> **Exercise details**: Every line holding the string "кадры" should be copied out of the listing.

> **Provided material**:
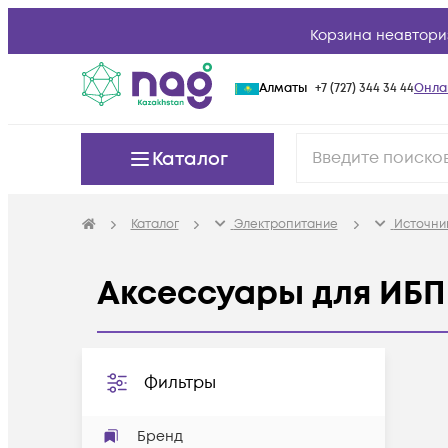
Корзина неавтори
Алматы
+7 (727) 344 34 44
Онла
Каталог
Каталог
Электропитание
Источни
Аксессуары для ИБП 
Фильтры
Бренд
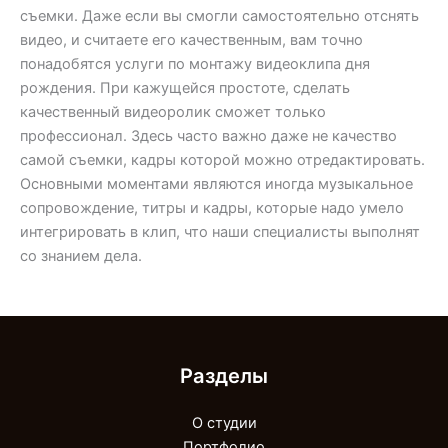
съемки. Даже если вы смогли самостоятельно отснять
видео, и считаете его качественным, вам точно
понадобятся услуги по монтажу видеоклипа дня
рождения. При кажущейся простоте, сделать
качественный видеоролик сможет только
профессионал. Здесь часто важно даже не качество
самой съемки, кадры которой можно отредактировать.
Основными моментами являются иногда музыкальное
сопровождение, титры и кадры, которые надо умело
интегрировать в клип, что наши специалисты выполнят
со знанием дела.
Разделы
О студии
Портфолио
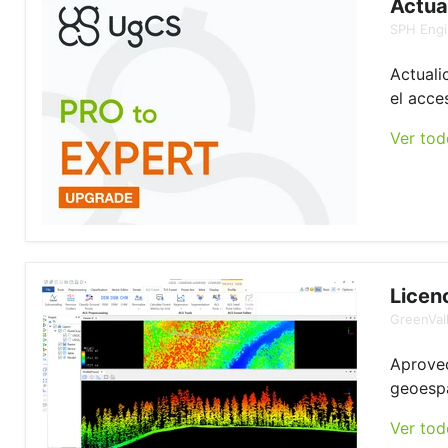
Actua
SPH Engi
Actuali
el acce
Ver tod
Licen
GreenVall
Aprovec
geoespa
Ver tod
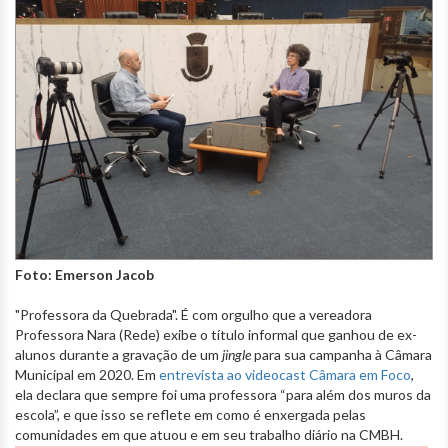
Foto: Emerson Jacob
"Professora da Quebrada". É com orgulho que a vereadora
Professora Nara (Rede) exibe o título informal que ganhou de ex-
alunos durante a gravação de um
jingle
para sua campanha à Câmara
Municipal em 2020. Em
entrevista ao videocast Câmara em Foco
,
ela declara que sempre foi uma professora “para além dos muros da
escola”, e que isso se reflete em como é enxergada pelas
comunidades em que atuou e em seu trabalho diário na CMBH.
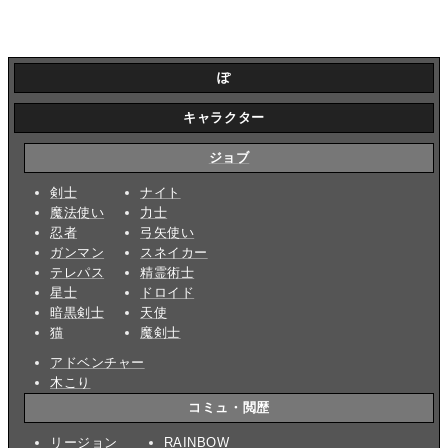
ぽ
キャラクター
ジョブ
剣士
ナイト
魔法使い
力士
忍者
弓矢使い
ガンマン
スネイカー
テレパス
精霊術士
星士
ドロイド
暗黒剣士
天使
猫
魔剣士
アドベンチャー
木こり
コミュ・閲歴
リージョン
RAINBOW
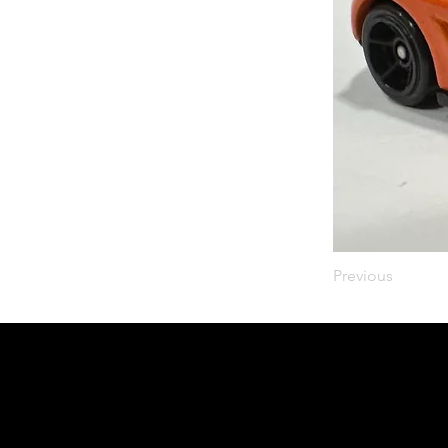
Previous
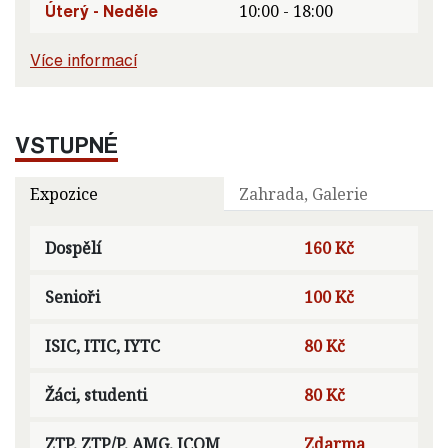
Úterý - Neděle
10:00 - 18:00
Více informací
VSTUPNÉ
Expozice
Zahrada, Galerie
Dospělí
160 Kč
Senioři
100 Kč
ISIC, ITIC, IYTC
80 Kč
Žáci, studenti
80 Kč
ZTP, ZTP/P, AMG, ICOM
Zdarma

> **Solution to this problem**:
самой съемки, кадры которой можно отредактировать.
сопровождение, титры и кадры, которые надо умело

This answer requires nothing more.